- Brekke circa 1935 in Chicago
- Born: Edon Thoranius Brekke December 22, 1893 Chicago, Illinois
- Died: July 29, 1978 (aged 84) Long Grove, Illinois
- Occupation: Commissioner of the West Chicago Park District

= Eden T. Brekke =

American businessman and politician

Eden Thoranius Brekke (December 21, 1893 – July 29, 1978) was a Chicago businessman and politician who served as the last Commissioner of the West Chicago Park District and was Republican Committeeman of the 36th Ward and 37th Ward.

==Biography==
He was born as Edon Thoranius Brekke on December 21, 1893, in Chicago. He would later spell his name as "Eden". His siblings included: Mabel Brekke (1898-1980) who married a Bowie; John Brekke; and Evelyn Brekke who married a Mackett.

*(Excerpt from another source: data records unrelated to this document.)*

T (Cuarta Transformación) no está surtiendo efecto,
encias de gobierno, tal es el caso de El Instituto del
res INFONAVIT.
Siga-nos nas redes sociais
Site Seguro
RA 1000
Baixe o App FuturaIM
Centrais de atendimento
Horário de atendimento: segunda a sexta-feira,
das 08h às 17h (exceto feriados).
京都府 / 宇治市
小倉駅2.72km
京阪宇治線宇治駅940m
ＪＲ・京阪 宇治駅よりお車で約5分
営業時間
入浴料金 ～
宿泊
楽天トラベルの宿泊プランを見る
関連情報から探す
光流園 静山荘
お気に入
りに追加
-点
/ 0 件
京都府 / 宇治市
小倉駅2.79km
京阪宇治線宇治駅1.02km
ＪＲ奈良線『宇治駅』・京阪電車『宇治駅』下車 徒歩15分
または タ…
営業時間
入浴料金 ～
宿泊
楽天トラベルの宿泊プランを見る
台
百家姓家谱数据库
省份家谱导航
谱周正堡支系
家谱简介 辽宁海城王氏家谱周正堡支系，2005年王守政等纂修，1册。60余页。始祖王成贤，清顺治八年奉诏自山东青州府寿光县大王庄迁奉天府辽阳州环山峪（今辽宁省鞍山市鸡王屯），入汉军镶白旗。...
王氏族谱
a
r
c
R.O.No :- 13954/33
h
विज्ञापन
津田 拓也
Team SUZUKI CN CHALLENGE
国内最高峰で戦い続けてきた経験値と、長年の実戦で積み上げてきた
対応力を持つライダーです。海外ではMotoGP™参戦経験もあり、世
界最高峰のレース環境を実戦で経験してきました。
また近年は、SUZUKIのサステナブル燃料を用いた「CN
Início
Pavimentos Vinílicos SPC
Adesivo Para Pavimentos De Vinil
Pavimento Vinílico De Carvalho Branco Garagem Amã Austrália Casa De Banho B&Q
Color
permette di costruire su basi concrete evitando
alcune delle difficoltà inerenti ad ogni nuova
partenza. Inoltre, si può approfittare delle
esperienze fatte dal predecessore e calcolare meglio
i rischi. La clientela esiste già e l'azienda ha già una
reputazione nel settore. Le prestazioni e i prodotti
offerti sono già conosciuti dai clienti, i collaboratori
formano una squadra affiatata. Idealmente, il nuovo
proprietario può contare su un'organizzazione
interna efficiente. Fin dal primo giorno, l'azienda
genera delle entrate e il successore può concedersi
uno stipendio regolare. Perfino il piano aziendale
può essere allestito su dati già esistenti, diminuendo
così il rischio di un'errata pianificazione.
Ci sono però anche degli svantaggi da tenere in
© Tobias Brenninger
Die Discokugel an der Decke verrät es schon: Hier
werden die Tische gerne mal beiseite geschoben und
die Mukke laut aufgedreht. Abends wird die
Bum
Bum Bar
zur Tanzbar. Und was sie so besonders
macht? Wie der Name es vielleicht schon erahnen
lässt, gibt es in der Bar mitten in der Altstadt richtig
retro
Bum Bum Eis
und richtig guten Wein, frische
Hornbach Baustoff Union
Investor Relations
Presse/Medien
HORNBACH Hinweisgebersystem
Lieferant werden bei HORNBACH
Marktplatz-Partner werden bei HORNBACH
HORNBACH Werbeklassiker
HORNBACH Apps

In 1910 Eden was working as a clerk and living at 815 North 51st in Chicago. Eden married Mae Danielson (1894-1986) in 1912. May was the daughter of Carrie Hansen. Together Mae and Eden had the following children: June E. Brekke (1914-1989) who married Charles N. Shaw; Donald E. Brekke (1915-1982) who died in Barrington; Fern M. Brekke (1917-1974) who married Stuart M. Williams (1913-1987); and William E. Brekke (1922-1990). On June 5, 1917, Eden registered for the draft for World War I while living at 1010 N. Latrobe Avenue and he was working as a coal and ice dealer.

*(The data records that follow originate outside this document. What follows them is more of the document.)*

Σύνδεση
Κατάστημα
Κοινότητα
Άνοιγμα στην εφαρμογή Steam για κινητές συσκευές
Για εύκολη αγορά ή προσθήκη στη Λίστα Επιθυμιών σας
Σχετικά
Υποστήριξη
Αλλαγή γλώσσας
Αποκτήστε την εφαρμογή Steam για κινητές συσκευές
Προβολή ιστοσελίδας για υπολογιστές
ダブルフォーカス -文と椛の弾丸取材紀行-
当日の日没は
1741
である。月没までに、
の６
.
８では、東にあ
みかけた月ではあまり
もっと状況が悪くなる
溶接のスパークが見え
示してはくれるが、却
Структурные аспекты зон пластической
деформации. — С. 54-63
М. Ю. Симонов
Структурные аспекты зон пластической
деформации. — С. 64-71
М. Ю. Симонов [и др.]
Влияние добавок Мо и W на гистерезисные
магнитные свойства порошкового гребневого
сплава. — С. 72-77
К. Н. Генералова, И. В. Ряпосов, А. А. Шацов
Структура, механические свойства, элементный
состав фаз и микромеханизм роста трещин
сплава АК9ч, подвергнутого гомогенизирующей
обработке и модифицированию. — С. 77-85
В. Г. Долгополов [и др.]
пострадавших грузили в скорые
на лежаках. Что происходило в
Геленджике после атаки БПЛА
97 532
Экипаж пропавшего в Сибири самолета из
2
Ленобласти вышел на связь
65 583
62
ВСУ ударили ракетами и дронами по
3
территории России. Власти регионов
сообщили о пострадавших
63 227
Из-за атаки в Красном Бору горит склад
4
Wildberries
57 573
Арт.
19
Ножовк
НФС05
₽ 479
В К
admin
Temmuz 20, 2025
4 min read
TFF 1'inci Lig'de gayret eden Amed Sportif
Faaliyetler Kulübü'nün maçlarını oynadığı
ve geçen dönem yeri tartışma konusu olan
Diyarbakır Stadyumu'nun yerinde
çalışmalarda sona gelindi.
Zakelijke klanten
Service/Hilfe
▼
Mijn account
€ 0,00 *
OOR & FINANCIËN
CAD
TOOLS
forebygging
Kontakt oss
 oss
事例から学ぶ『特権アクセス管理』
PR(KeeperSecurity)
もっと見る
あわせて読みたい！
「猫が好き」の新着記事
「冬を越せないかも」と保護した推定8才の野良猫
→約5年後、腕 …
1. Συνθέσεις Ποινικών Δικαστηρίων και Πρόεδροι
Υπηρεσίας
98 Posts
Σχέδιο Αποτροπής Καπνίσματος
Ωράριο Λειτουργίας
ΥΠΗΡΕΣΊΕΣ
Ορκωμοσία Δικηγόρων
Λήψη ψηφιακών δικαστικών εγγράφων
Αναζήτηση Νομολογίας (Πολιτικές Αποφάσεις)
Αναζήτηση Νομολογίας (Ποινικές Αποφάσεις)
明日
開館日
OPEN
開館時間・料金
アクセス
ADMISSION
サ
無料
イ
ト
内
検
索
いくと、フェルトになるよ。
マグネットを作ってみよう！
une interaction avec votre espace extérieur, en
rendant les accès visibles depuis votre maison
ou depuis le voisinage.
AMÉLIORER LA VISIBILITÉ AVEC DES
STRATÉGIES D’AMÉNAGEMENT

Eden was working as a Superintendent of Parks for the City of Chicago from at least 1920. Charles Shaw writes:

Eden Brekke, was a rising Alderman and Committeeman for the 37th Ward, and the Commissioner of the West Chicago Park District, under the infamously corrupt William Hale "Big Bill" Thompson, chief political lickspittle to one Alphonse Capone. As Park Commissioner, my great-grandfather worked with the internationally renowned landscape architect Jens Jensen and his associates to build a number of smaller West Side parks including Austin, Davis, LaFollette, and Riis in the 37th Ward.

He was the 36th ward Republican committeeman from at least 1936 to 1956. In 1944 sought reelection in a difficult campaign. In 1956 a bomb was set off outside his house.

He died on July 29, 1978, at a nursing home in Long Grove, Illinois, and was buried in Mount Emblem Cemetery in Elmhurst, Illinois.